PROVIDED PASSAGE.
━━━
Open findepi opened 3 years ago
Hello,
I cannot find any other issue or anything else when searching for "trino retry iceberg commit error" besides this one, so I hope it makes sense!
I have configured a Trino deployment on Kubernetes with task retries to try to speed up concurrent writes to an iceberg table from multiple queries executed at once. I see that the configuration is correct because there are files being created in the location specified for the exchange manager. I have also set the following configuration in the helm chart:
additionalConfigProperties:
- retry-policy=TASK
- retry-attempts-per-task=20
- tolerant-execution-standard-split-size=128MB
The exchange manager is also configured separately.
What I see however is that when two queries are executed at once, error EXTERNAL ERROR — ICEBERG_COMMIT_ERROR
is raised and the query stops completely.
From the documentation on fault-tolerant execution I would have expected that only the failing task is re-executed instead of the whole query showing as failure. This is a long-ish query, takes ~1 minute to execute, while the task that fails is only at the end, taking ~500ms. I was hoping that by setting up task retries Trino would instead re-execute only this last task instead of the whole query.
Is this a wrong assumption? Could you please help me understand better what is the expected behavior?
Is this related to https://iceberg.apache.org/spec/#commit-conflict-resolution-and-retry? Any indication about when this will be implemented?
━━━
INFORMATION SUPPLIED.
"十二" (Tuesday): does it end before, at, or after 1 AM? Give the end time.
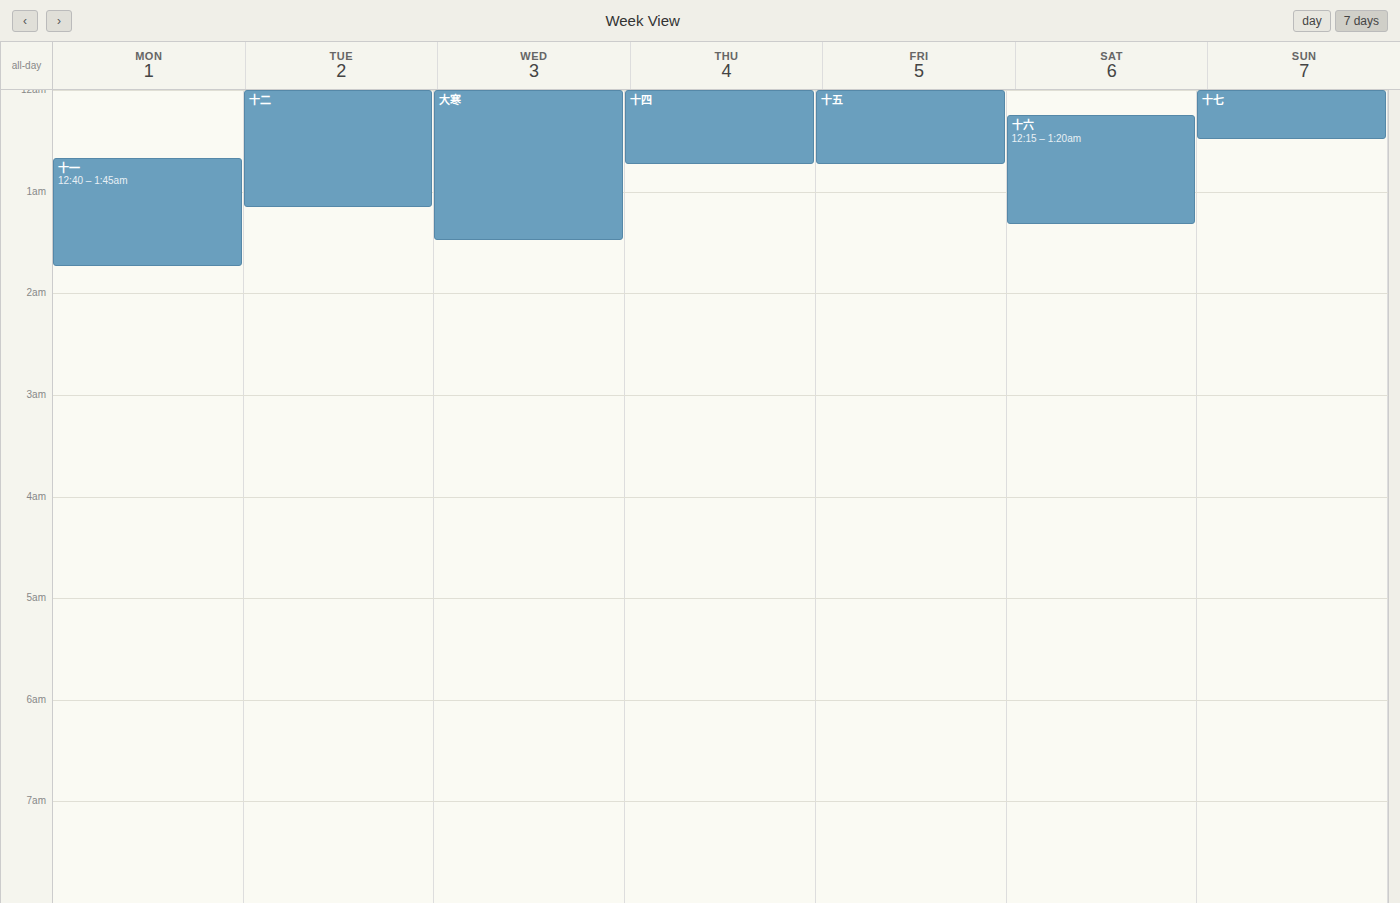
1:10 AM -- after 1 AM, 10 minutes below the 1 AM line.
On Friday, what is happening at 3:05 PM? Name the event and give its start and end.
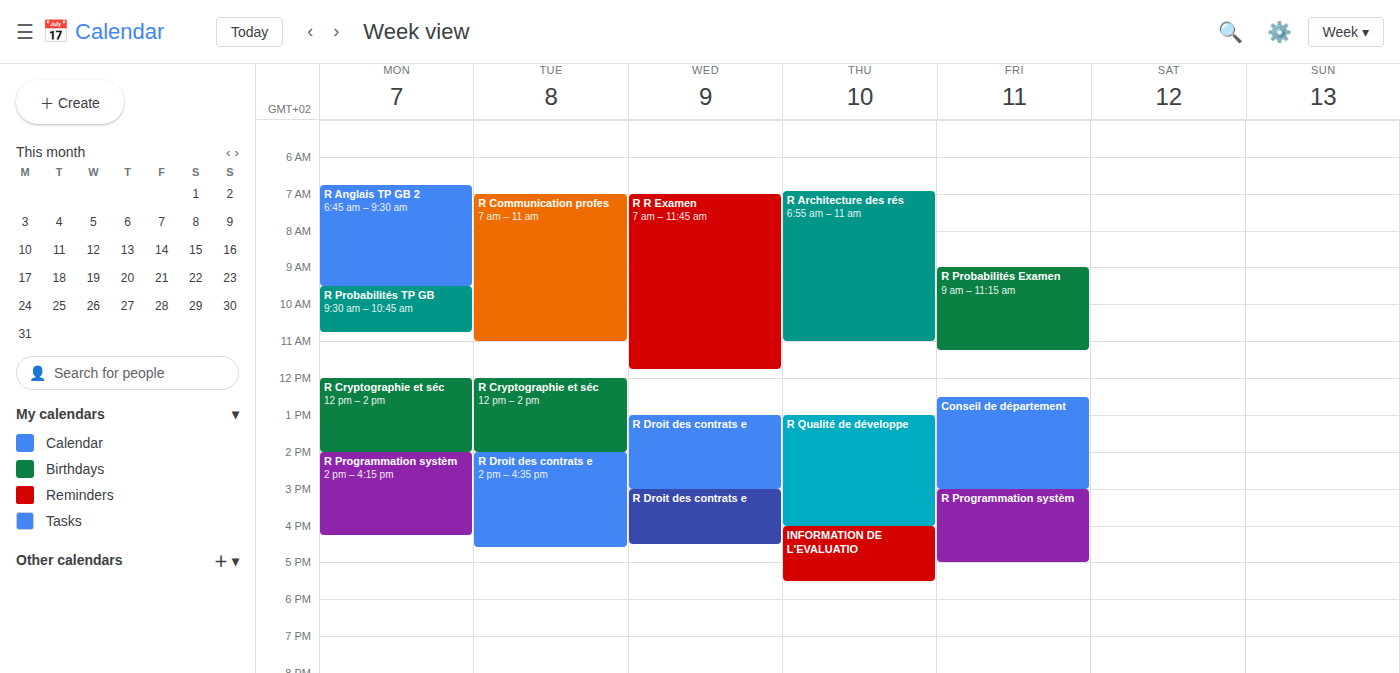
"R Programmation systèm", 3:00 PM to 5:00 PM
━━━
PROBLEMS TO WORK ON.
- a) Revise the part of the Trino issue that opens with the words containing "Open findepi opened" and closes with "it makes sense!", changing "Hello" to "Hi".
- b) Answer these questions from the Trino issue:
(i) What value is retry-attempts-per-task set to in the helm chart?
(ii) Roughly how long does the whole query take to execute?
(iii) Which error is raised when two queries run at once?
The data plays no part in the work here.

RESPONSES TO THE TASKS.
- a)
Open findepi opened 3 years ago
Hi,
I cannot find any other issue or anything else when searching for "trino retry iceberg commit error" besides this one, so I hope it makes sense!

- b)
(i) 20
(ii) About 1 minute
(iii) EXTERNAL ERROR — ICEBERG_COMMIT_ERROR